IFRS revenue and earnings trends
Allgeier SE continued to report significant growth in its 2012 financial year (January 1, 2012 to December 31, 2012). IFRS consolidated revenue was up by EUR 44.0 million to EUR 422.8 million (previous year: EUR 378.8 million), representing 12 percent growth. Consolidated EBITDA grew 3 percent to EUR 22.9 million (previous year: EUR 22.3 million). EBITDA generated by its operating divisions (before holding company costs) increased by 17 percent to EUR 31.3 million (previous year: EUR 26.9 million). Consolidated EBIT (earnings before interest and tax) of EUR 9.1 million was weaker than in the previous year (previous year: EUR 12.0 million). EBIT generated by the operating divisions (before holding company costs) increased by 5 percent to EUR 17.5 million (previous year: EUR 16.6 million). Earnings in the 2012 financial year included EUR 9.5 million of extraordinary items (previous year: EUR 7.0 million). IFRS amortization applied to purchase price allocations (in other words, amortization applied to order book positions, customer bases and products) resulting from the acquisition activity comprised the largest effect. Such charges were up by EUR 2.3 million to EUR 9.5 million (previous year: EUR 7.2 million). Outside the scope of continuing operations, the Allgeier Group also realized EUR 5.1 million of earnings before tax from the valuation of ongoing claims and risks arising from the Personal Services division, which was sold in 2008. Together with the EUR 6.1 million of earnings before tax from the continuing operations, the Group consequently generated EUR 11.3 million of earnings before tax (previous year: EUR 9.5 million). After deducting all taxes on income, the Group achieved EUR 8.8 million of net income from both its discontinued and continuing operations, up by EUR 3.5 million compared with the previous year’s EUR 5.3 million. Including the business that was sold, earnings per share rose by 92 percent from EUR 0.52 in 2011 to EUR 1.00 in the reporting year. Earnings per share after adjusting for amortization related to acquisition activity and other extraordinary items were up by 46 percent to EUR 1.85 (previous year: EUR 1.27).
Key balance sheet figures
Equity increased by EUR 5.2 million to EUR 93.4 million as of December 31, 2012 (previous year: EUR 88.2 million). The Allgeier Group reported EUR 38.9 million of liquid assets at its disposal as of December 31, 2012 (previous year: EUR 31.9 million). Current and non-current finance debt increased to EUR 73.8 million as of December 31, 2012 (previous year: EUR 41.4 million including liabilities arising from participation rights). Total assets rose to EUR 289.6 million (previous year: EUR 242.1 million). The main factors for the changes in the consolidated balance sheet included the acquisitions of tecops personal GmbH and five further companies in the financial year under review, the borrower’s note loan in a net amount of EUR 69.0 million that was placed on the capital market in February 2012, the repayment of an existing short-term bank loan in an amount of EUR 19.0 million, and the redemption of the on-balance sheet ABS program of EUR 10.6 million through off-balance sheet factoring of customer receivables in the same amount.

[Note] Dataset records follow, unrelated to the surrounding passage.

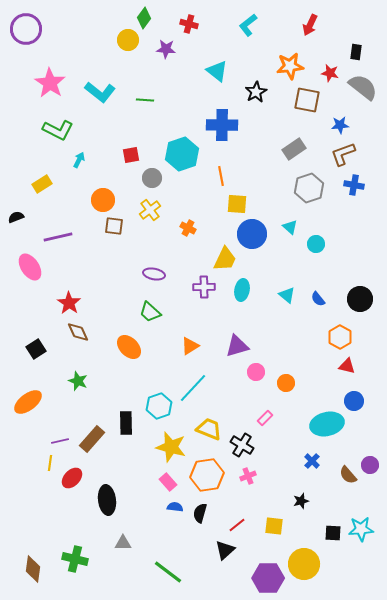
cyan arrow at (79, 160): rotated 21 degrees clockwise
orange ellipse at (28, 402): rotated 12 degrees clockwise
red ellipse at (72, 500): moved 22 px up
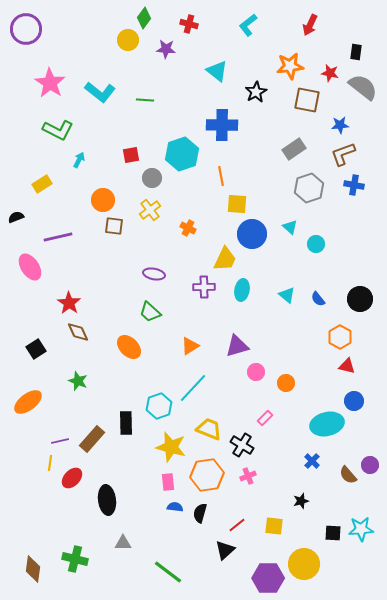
pink rectangle at (168, 482): rotated 36 degrees clockwise
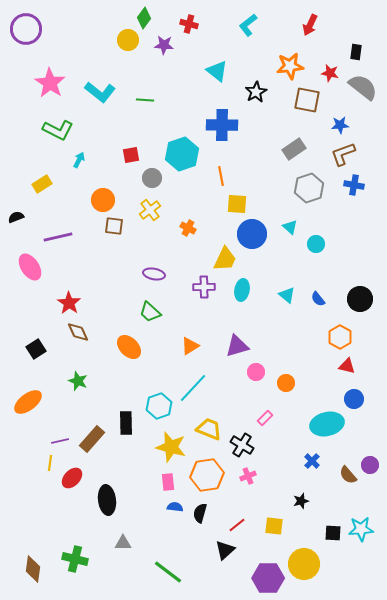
purple star at (166, 49): moved 2 px left, 4 px up
blue circle at (354, 401): moved 2 px up
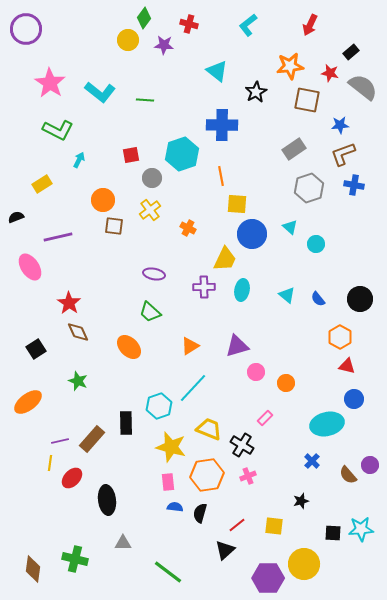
black rectangle at (356, 52): moved 5 px left; rotated 42 degrees clockwise
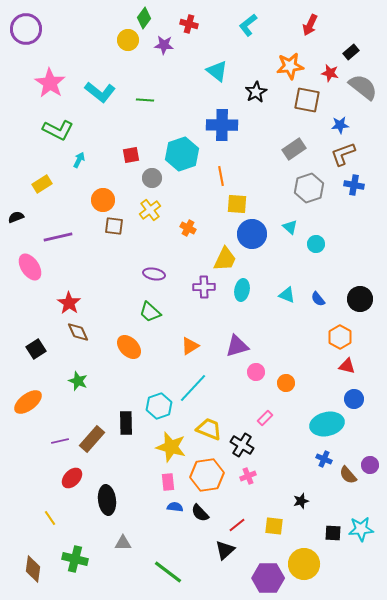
cyan triangle at (287, 295): rotated 18 degrees counterclockwise
blue cross at (312, 461): moved 12 px right, 2 px up; rotated 21 degrees counterclockwise
yellow line at (50, 463): moved 55 px down; rotated 42 degrees counterclockwise
black semicircle at (200, 513): rotated 60 degrees counterclockwise
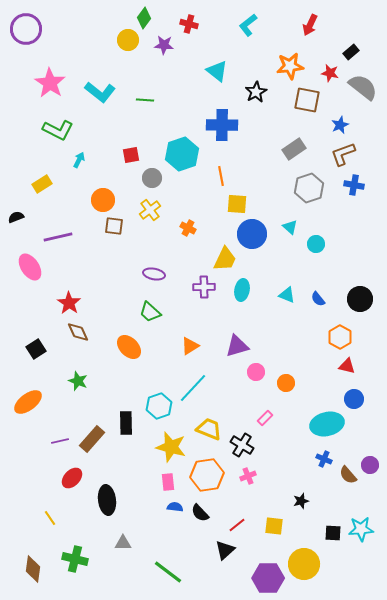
blue star at (340, 125): rotated 18 degrees counterclockwise
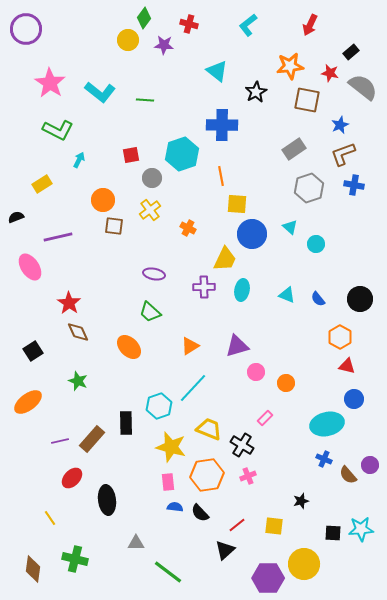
black square at (36, 349): moved 3 px left, 2 px down
gray triangle at (123, 543): moved 13 px right
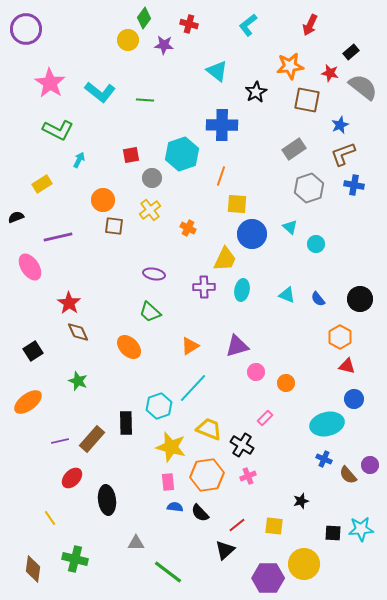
orange line at (221, 176): rotated 30 degrees clockwise
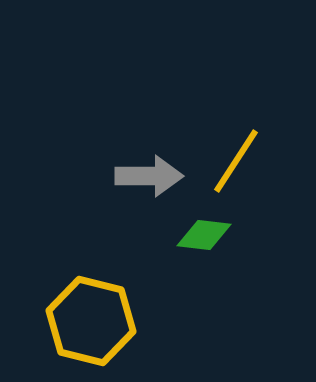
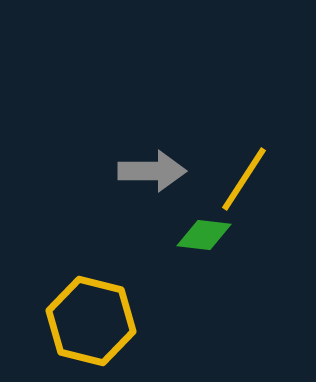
yellow line: moved 8 px right, 18 px down
gray arrow: moved 3 px right, 5 px up
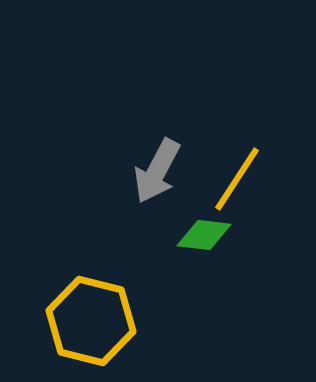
gray arrow: moved 5 px right; rotated 118 degrees clockwise
yellow line: moved 7 px left
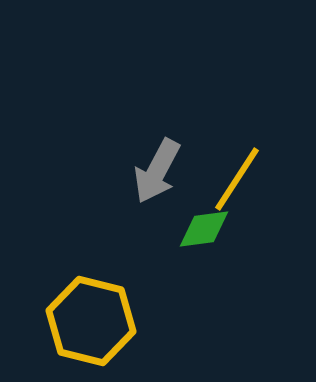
green diamond: moved 6 px up; rotated 14 degrees counterclockwise
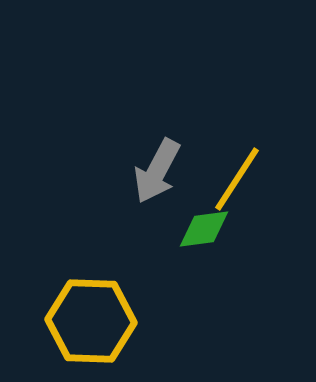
yellow hexagon: rotated 12 degrees counterclockwise
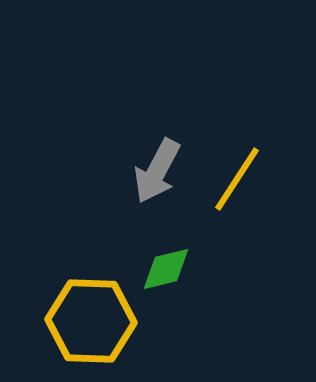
green diamond: moved 38 px left, 40 px down; rotated 6 degrees counterclockwise
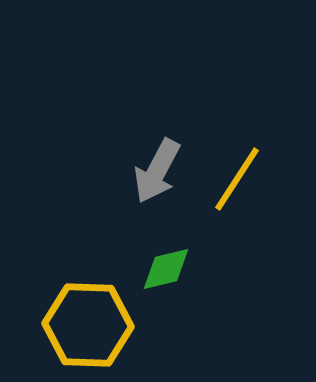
yellow hexagon: moved 3 px left, 4 px down
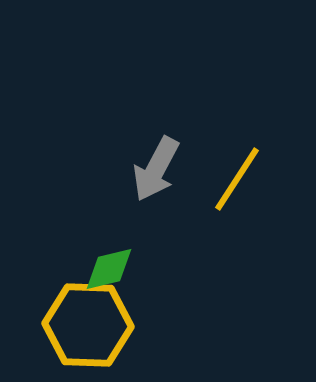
gray arrow: moved 1 px left, 2 px up
green diamond: moved 57 px left
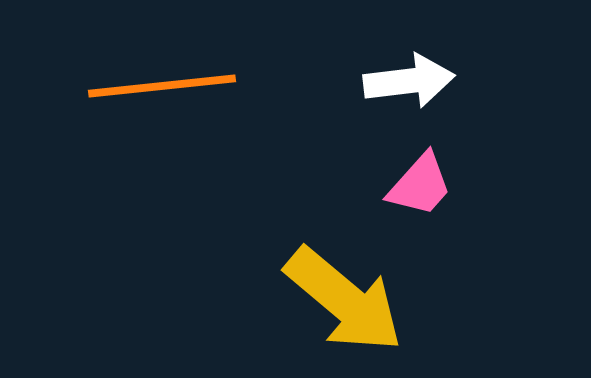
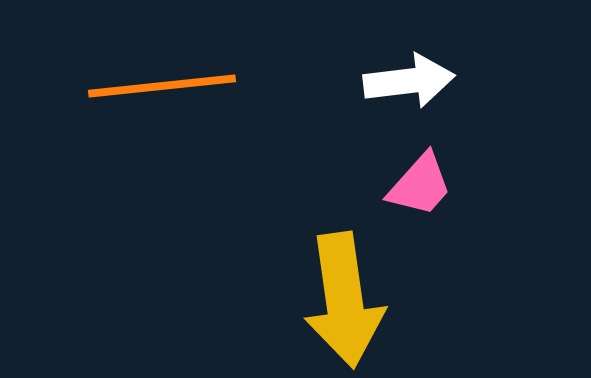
yellow arrow: rotated 42 degrees clockwise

Application of unappropriated retained earnings
The Management and Supervisory boards have passed a resolution today, April 17, 2013, to propose to the AGM that it approves the distribution of a dividend of EUR 0.50 per share to shareholders from the unappropriated retained earnings of EUR 35,922,911.78 as reported in the separate annual financial statements of Allgeier SE as of December 31, 2012. The remaining retained earnings are to be carried forward to a new account.
The Management Board expects sustained further consolidated revenue and earnings growth for the 2013 financial year. Allgeier intends to respond with an adjusted strategy to the further change in the IT sector market environment, which is gauged as positive overall. The greater bundling of business activities into divisions as major corporate units, and these divisions’ focus on products and services that enjoy above-average demand, as well as some sector megatrends, are intended to help Allgeier to continue to report above-average growth in the future, and to exploit opportunities arising from the sector’s advancing consolidation. The company is to concentrate more strongly on profitable growth with above-average improvements in key earnings figures in this context.
The 2012 annual report will be published on April 26, 2013, and will then be available on the company’s website at www.allgeier.com.